The WNT family are secreted morphogenic ligands that are involved in development. Amplification or over-expression of several WNTs has been detected in a variety of cancers and reduced expression of specific WNT receptors (members of the Frizzled family of GPCRs) has also been reported (e.g. Frizzled 5 in some prostate carcinomas). In the canonical WNT pathway (Fig. 4) a complex of casein kinase 1, glycogen synthase kinase 3, axin and the APC (adenomatous polyposis coli) protein regulate the fate of β-catenin – whether it is ubiquitylated or released to activate transcription of key cell proliferation genes (notably MYC).
4. WNT signalling.
The majority of mutations identified in APC inactivate the gene product by truncation and, because APC is involved in mitosis, this promotes chromosome instability. Mutant forms of APC are unable to associate with β-catenin and hence cannot down-regulate its transactivation function. Colorectal tumours with normal APC generally have mutations in β-catenin, the latter being the most frequently mutated gene in colorectal cancer. Hence the loss of APC promotes anomalously high expression of genes driving cell proliferation, an alternative way of inducing genetic instability. APC/β-catenin complexes also mediate signal transduction from E-cadherin cell surface adhesion proteins. The prolyl isomerase PIN1 regulates β-catenin turnover and subcellular localisation by interfering with its interaction with APC. Inhibition of PIN1 induces apoptosis but it is strongly over-expressed in a subset of human tumours and this increases the transcription of β-catenin target genes. Depending on whether AKT is attached to the plasma membrane or located in the nucleus it can exert opposing effects on β-catenin, repressing its transcriptional activity when nuclear.

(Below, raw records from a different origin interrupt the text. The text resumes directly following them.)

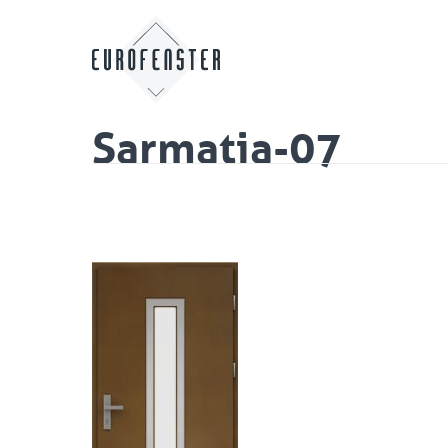
Sarmatia-07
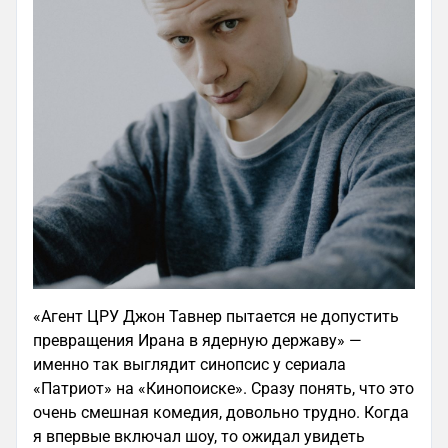
«Агент ЦРУ Джон Тавнер пытается не допустить
превращения Ирана в ядерную державу» —
именно так выглядит синопсис у сериала
«Патриот» на «Кинопоиске». Сразу понять, что это
очень смешная комедия, довольно трудно. Когда
я впервые включал шоу, то ожидал увидеть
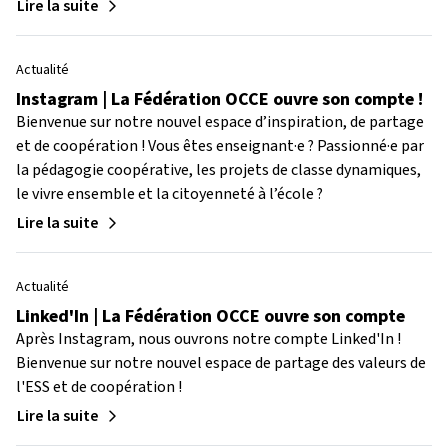
Lire la suite
Actualité
Instagram | La Fédération OCCE ouvre son compte !
Bienvenue sur notre nouvel espace d’inspiration, de partage
et de coopération ! Vous êtes enseignant·e ? Passionné·e par
la pédagogie coopérative, les projets de classe dynamiques,
le vivre ensemble et la citoyenneté à l’école ?
Lire la suite
Actualité
Linked'In | La Fédération OCCE ouvre son compte
Après Instagram, nous ouvrons notre compte Linked'In !
Bienvenue sur notre nouvel espace de partage des valeurs de
l'ESS et de coopération !
Lire la suite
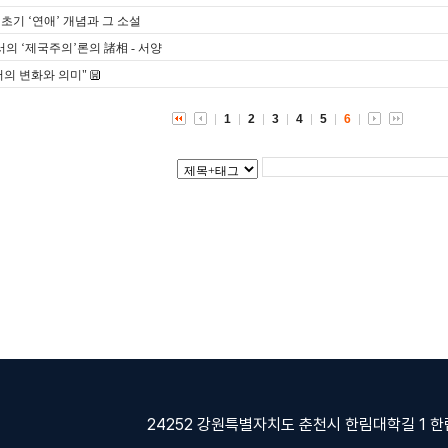
지 초기 ‘연애’ 개념과 그 소설
서의 ‘제국주의’론의 諸相 - 서양
용어의 변화와 의미"
1
2
3
4
5
6
24252 강원특별자치도 춘천시 한림대학길 1 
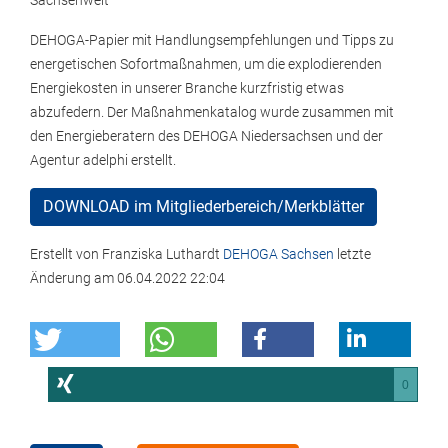
Sachsenweit
DEHOGA-Papier mit Handlungsempfehlungen und Tipps zu
energetischen Sofortmaßnahmen, um die explodierenden
Energiekosten in unserer Branche kurzfristig etwas
abzufedern. Der Maßnahmenkatalog wurde zusammen mit
den Energieberatern des DEHOGA Niedersachsen und der
Agentur adelphi erstellt.
DOWNLOAD im Mitgliederbereich/Merkblätter
Erstellt von
Franziska Luthardt
DEHOGA Sachsen
letzte
Änderung am
06.04.2022 22:04
0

In addition to the WNT system, activating mutations occur in a number of other GPCR pathways (e.g. in the thyroid stimulating hormone receptor in thyroid tumours) and in Gα subunits (e.g. in Gαs in pituitary adenomas and in Gαi in ovarian tumours). Gq subunit coupling to phospholipase Cβ activates the protein kinase C (PKC) family, of which there are about ten isoforms. Mutations have been identified in each of the PKC isozymes and they appear to be tumours and glioblastomas. These enzymes, therefore, number among the ~150 of the human genome kinase complement of 539 that can be mutated in cancer. As we have seen, kinase mutations are almost always activating, i.e. they confer gain-of-function. However, the PKC family and some other kinases (e.g. MAPK2K4 and DAPK3) are exceptional in that the mutations are inhibitory, that is, the normal form of these enzymes acts as a tumour suppressor. This means of course that PKC inhibitors will not be useful therapeutic agents.